Over the past few months, the Indian social media platform ShareChat, which was once a rising star in the Indian startup ecosystem, has been facing a significant downturn.
The Bengaluru-based company, valued at $5 billion at its peak, has seen its valuation plummet to $1.5 billion. The decline has shifted the company's leadership's focus to a series of cost-cutting measures, including substantial layoffs.
A new round of layoffs at Sharechat
ShareChat has laid off 200 employees, approximately 15% of its workforce, as part of a "strategic restructuring" move. According to the company, the move is aimed at streamlining the company's cost base and achieving profitability within the next four to six quarters.
"ShareChat today undertook a strategic restructuring as part of its annual planning for the year 2024. The decision reflects the company's commitment to streamlining its cost base and achieving profitability within the next four-six quarters," the company said.
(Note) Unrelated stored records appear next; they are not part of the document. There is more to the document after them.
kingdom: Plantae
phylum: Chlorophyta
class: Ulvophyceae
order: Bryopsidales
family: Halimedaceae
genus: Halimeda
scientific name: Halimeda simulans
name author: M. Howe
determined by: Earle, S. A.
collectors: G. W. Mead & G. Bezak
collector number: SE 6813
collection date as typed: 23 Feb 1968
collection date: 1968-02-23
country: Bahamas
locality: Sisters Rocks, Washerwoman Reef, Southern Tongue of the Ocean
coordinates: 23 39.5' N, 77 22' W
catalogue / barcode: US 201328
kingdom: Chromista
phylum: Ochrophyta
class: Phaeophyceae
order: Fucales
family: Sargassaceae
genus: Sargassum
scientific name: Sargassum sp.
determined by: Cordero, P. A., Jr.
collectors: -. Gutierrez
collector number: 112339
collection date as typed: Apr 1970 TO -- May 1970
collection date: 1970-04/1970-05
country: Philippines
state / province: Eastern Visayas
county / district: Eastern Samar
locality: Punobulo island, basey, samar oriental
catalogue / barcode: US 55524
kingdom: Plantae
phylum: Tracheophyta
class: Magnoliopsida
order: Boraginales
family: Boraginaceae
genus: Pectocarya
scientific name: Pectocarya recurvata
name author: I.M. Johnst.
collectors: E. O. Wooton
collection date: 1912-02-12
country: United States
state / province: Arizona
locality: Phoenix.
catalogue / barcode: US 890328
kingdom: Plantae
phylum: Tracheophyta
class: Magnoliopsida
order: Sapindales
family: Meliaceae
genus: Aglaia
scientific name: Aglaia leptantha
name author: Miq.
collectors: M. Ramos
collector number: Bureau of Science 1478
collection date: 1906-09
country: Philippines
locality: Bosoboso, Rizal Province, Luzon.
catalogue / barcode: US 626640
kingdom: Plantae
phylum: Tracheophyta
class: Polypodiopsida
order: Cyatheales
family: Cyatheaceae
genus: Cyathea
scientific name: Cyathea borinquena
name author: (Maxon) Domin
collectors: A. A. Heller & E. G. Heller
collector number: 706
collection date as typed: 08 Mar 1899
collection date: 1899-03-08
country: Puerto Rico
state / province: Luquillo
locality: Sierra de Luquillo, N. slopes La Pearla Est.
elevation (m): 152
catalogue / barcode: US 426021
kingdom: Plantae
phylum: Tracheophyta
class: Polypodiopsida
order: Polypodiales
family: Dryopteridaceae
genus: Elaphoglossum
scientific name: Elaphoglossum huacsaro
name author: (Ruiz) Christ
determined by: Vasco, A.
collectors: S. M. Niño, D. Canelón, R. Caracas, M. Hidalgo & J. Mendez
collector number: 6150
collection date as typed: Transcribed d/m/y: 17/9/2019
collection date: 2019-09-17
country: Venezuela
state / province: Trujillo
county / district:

The ongoing financial struggles
ShareChat financial struggles are evident in its significant valuation drop from $4.9 billion to $1.5 billion, according to an ET report. Despite a 62% increase in revenue to Rs 540 crore in FY23, ShareChat's parent net losses surged by 38% to Rs 4,064 crore.
The company blames these losses on rising server rents, financing costs, and foreign exchange losses, among other factors.
The departure of co-founders
The departure of co-founders Bhanu Pratap Singh and Farid Ahsan in January 2023 has also impacted investor confidence. The duo has since raised $3 million for a new venture in the industrial robotics space, General Autonomy.
It's worth mentioning that ShareChat's struggle to raise funds and the leadership changes have somewhat contributed to the company's current challenges.